そういえば、この相談役さん以外にも、この会社の社員さんがお寺の檀家さんの中におらっしゃるんですよね。現社長さんの評判は、なかなかよかですもんな。社員一人一人の意見を取り入れてくれるそうで。例えばパートのおばちゃんが、商品の配列で、身長(目線の位置)のことを考えて、下の段には子供に必要な商品を、中の段には主婦に必要な商品を、上の段には男性が必要とする物をと上伸したら、即配置換えを実行してくれると。だから栄えていくんでしょうけどね。所謂、五分五分の法則ですな。人と人との掛け合いは、半々、つまり五分五分状態が一番力を発揮するということなんですな。片方に力が集中すればするほど総合力は小さくなっていきよります。わかりやすいように、数字を掛けてみましょうかね。五分五分(5×5)は25力、六分四分(6×4)は24力、七分三分(7×3)は21力、八分二分(8×2)は16力、九分一分(9×1)は9力、とね、でっしゃろ。ワンマン社長や亭主関白、カカア殿下などは、あかん。子育てにおいてもそうかな。親が手を出し過ぎて現在、社会に順応出来ん若者の由々しき問題が、方々でかなり勃発しておりますもんな。お寺におけるご祈願なんかもまさにそうかな。いやあ、・・んんっ、まあ、みんながみんなそうじゃないんだけど。出来ることなら楽して願いが叶ったら、と中には無茶を言う人がおるにはおりますもんね。んんっ、・・だけど、努力もなしに願いを叶えようなんてね。そんな都合のいいお寺さんがもしあるんだったら、教えてもらいたいな。
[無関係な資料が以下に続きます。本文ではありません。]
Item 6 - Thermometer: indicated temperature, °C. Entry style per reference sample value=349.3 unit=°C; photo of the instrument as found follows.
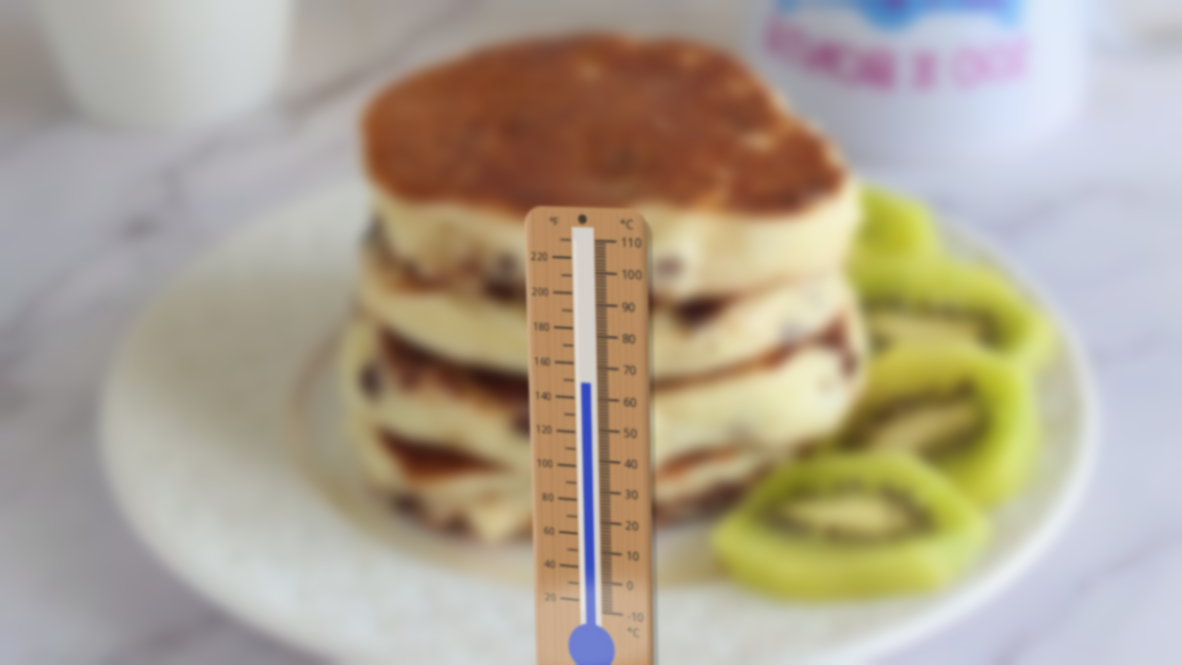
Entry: value=65 unit=°C
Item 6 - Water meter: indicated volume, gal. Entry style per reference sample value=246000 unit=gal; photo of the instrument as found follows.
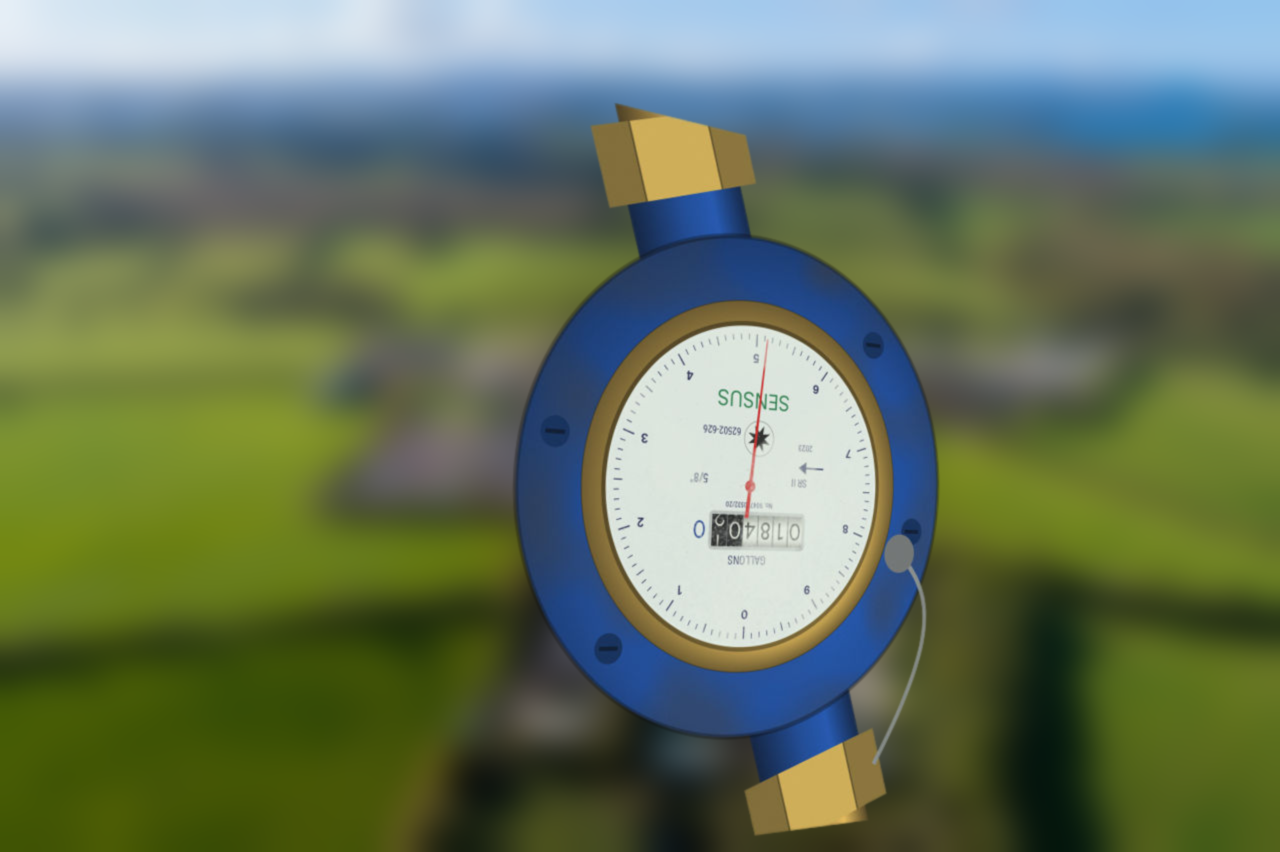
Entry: value=184015.1 unit=gal
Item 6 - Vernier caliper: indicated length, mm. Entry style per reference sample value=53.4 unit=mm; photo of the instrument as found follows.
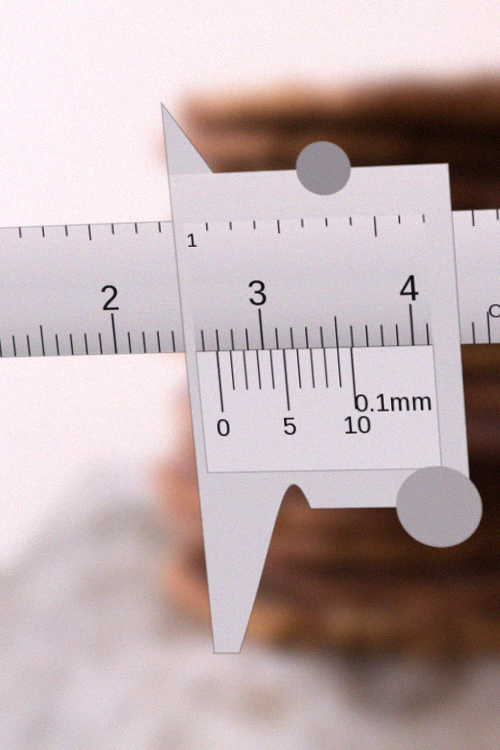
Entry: value=26.9 unit=mm
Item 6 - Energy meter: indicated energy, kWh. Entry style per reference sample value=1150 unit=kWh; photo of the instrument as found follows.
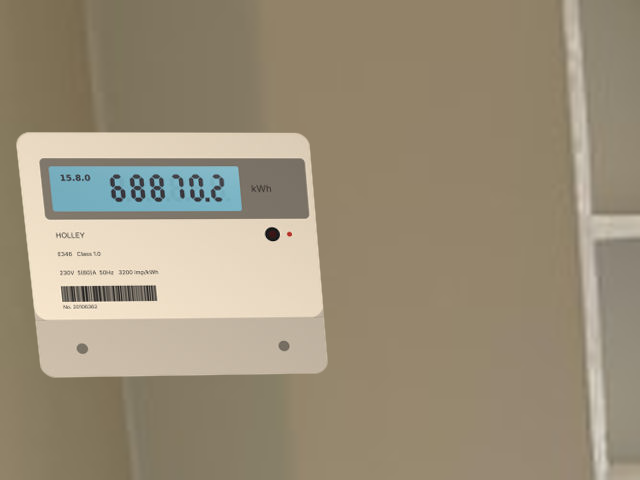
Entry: value=68870.2 unit=kWh
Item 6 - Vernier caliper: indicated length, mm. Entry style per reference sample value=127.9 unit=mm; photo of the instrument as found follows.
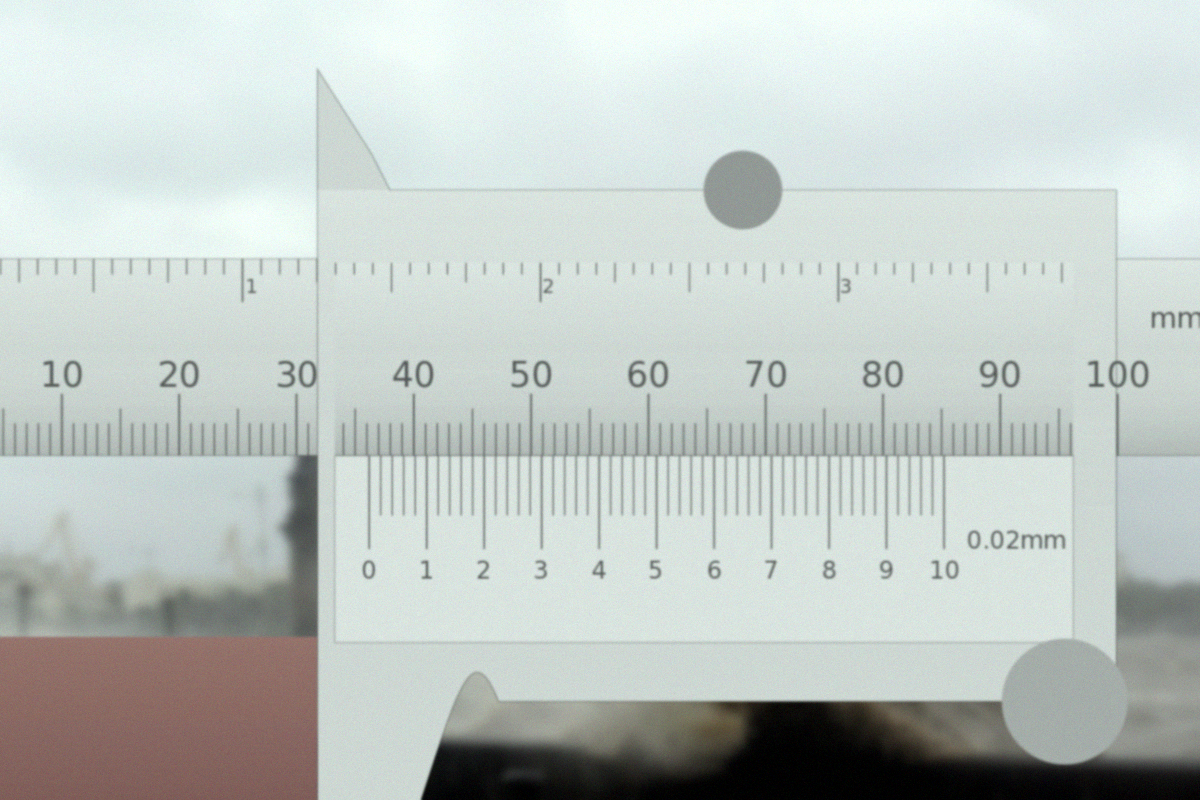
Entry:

一番に私が行くわ。

さて、今月8日はお釈迦さんの御生誕日、通常「花祭」といわれておりますが、わがお寺は8日に拘らず、4月に入った第一日曜日をその法要日に充てております。それは、縁起というものを何より大事にされた釈尊の教えに習い、会社勤めの方や、子供さん達が、その尊いご縁に出逢っていただくため。金剛寺初代住職は60年前先代(父)に、「世相の流れを見て法を説け」とおっしゃりましてね。「拘り(欲)を捨てよ」と説くお寺の住職が頑なに拘って、「8日ちゅうたら、8日にするんじゃ。ご縁に会いたかったら、会社や学校を休んででもやってこんかい」では、ですな。お生まれになったのは、2500年前のことでっせ。花が咲き誇る季節だったこと以外は、ね。縁を広げた方が、お釈迦さんも喜ばれよう。